Readtimes.id– Menulis bagi seorang perempuan nyatanya tidak sekadar aktivitas menuangkan pemikiran saja, melainkan juga menyelamatkan diri.
Hal tersebut diakui oleh tiga penulis yang menjadi narasumber dalam festival literasi terbesar di Indonesia Timur, Makassar International Writers Festival (MIWF) 2022 dalam sebuah sesi diskusi menyoal obsesi dan aspirasi penulis perempuan pada Kamis, 23/6.
Acara yang berlangsung di pusat kesenian Makassar ini menghadirkan Kalis Mardiasih, Ramadya Akmal dan Dian Purnomo.
Kalis Mardiasih sebagai penulis yang dikenal berfokus pada isu feminisme dan Islam mengaku bahwa dirinya memberanikan diri menulis terkait perempuan dan Islam karena dirinya merasa prihatin dengan judul buku-buku yang mendiskreditkan posisi perempuan di masyarakat, terutama jika itu dibenturkan dengan agama.
“Awalnya karena saya merasa risih ketika melihat rak-rak toko buku yang diisi dengan buku yang judulnya seolah-olah perempuan itu menjadi sumber dosa, seperti 7 dosa perempuan ketika di luar rumah,” ujarnya.
Menurutnya judul- judul yang demikian ini mengungkung kebebasan perempuan, juga semakin menguatkan budaya patriarki di masyarakat.
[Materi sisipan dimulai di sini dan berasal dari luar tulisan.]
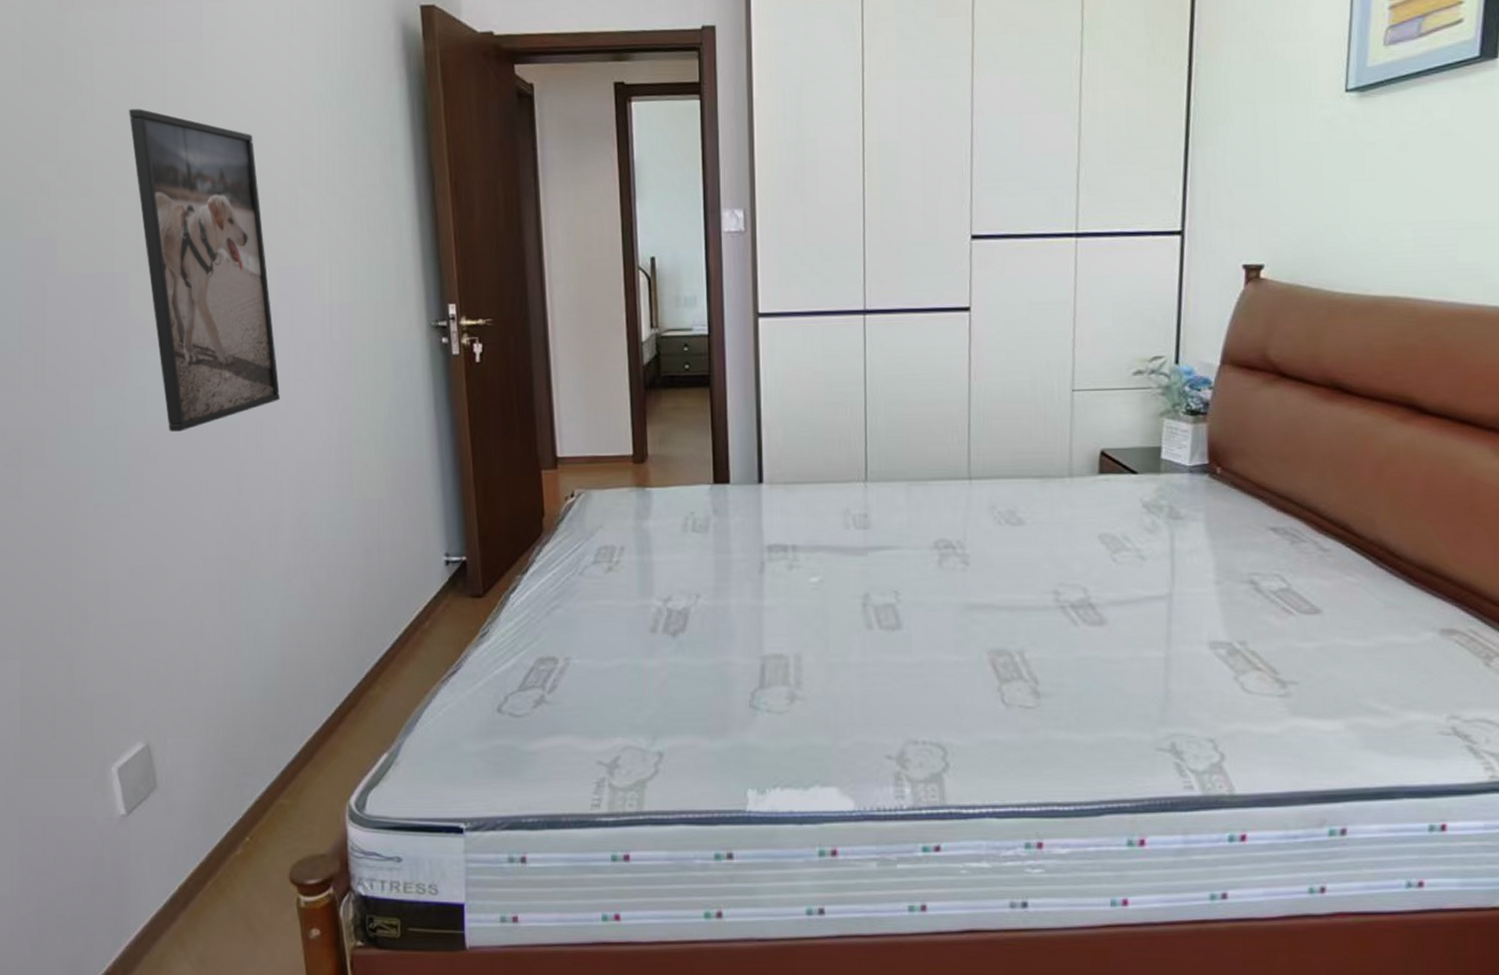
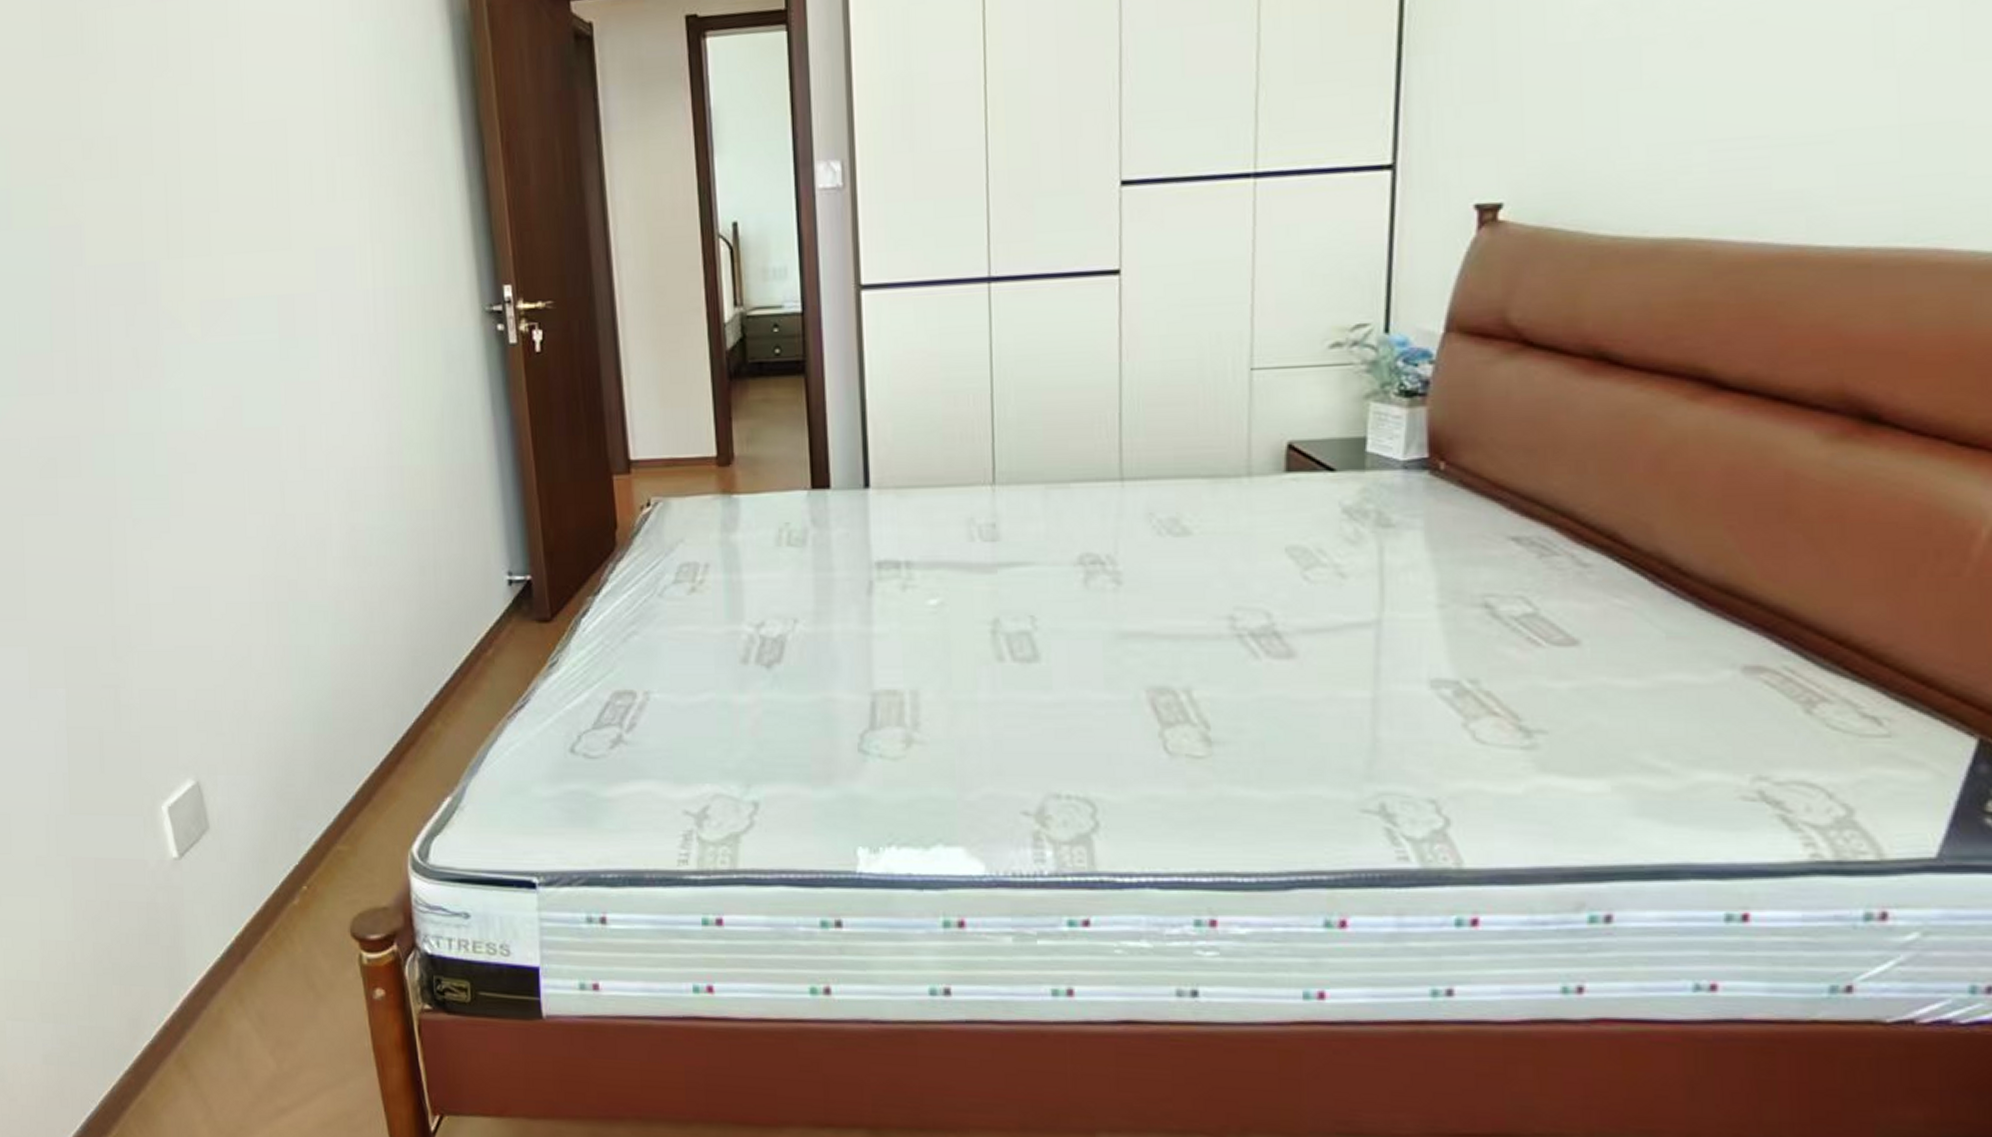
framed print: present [129,109,280,432] -> none [152,75,323,438]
Oleh karenanya keputusannya untuk menulis dan berfokus pada isu perempuan dan agama untuk mengimbangi wacana tersebut. Menurutnya masyarakat penting mengetahui yang sebenarnya dan bersumber langsung dari diri perempuan.
Selanjutnya ada Ramadya Akmal yang berfokus pada sastra perjalanan mengaku bahwa alasannya menulis adalah untuk lari dari rumah, menyelamatkan diri dari perspektif dan budaya- budaya yang mengungkung dirinya sebagai perempuan.
Melalui genre tulisan yang difokusinya, ia mengaku bahwa penulis perempuan selalu memiliki sudut pandang yang berbeda ketika menuliskan terkait perjalanan.
“Dengan menulis perempuan bisa membangun wajah lain atau bahkan yang sebenarnya, tidak seperti yang ditempelkan oleh budaya-budaya patriarki, ” ucapnya pada Maria Panratia yang saat itu memandu acara.
Tidak jauh berbeda dengan Kalis dan Ramadya, Dian Purnomo sosok yang berfokus pada isu-isu sosial juga mengaku bahwa selain menyelamatkan diri sendiri, tak lain adalah menyadarkan para perempuan yang ditemuinya tentang hak- hak yang dimiliki sebagai perempuan juga warga negara.
Menurutnya banyak perempuan yang bungkam hari ini karena mereka buta tentang hukum yang sejatinya menjadi instrumen pelindung bagi mereka untuk mendapatkan akses yang sama dengan kaum laki-laki.
Namun meski telah berhasil menuliskan pandangan -pandangan mereka tentang perempuan, ketiga penulis perempuan ini tidak menampik bahwa masih menjumpai pandangan- pandangan yang mendiskreditkan mereka sebagai penulis perempuan. Sesederhana saat mereka menentukan isu yang mereka bawa yang tidak jarang bertentangan dengan budaya yang telah diyakini masyarakat sejak lama hingga pengakuan atas sebuah karya.
Sebagai penulis perempuan tidak jarang mereka masih mendapatkan perlakukan istimewa hanya karena jenis kelamin mereka perempuan dan bukan karena substansi dari karya-karya yang mereka hasilkan.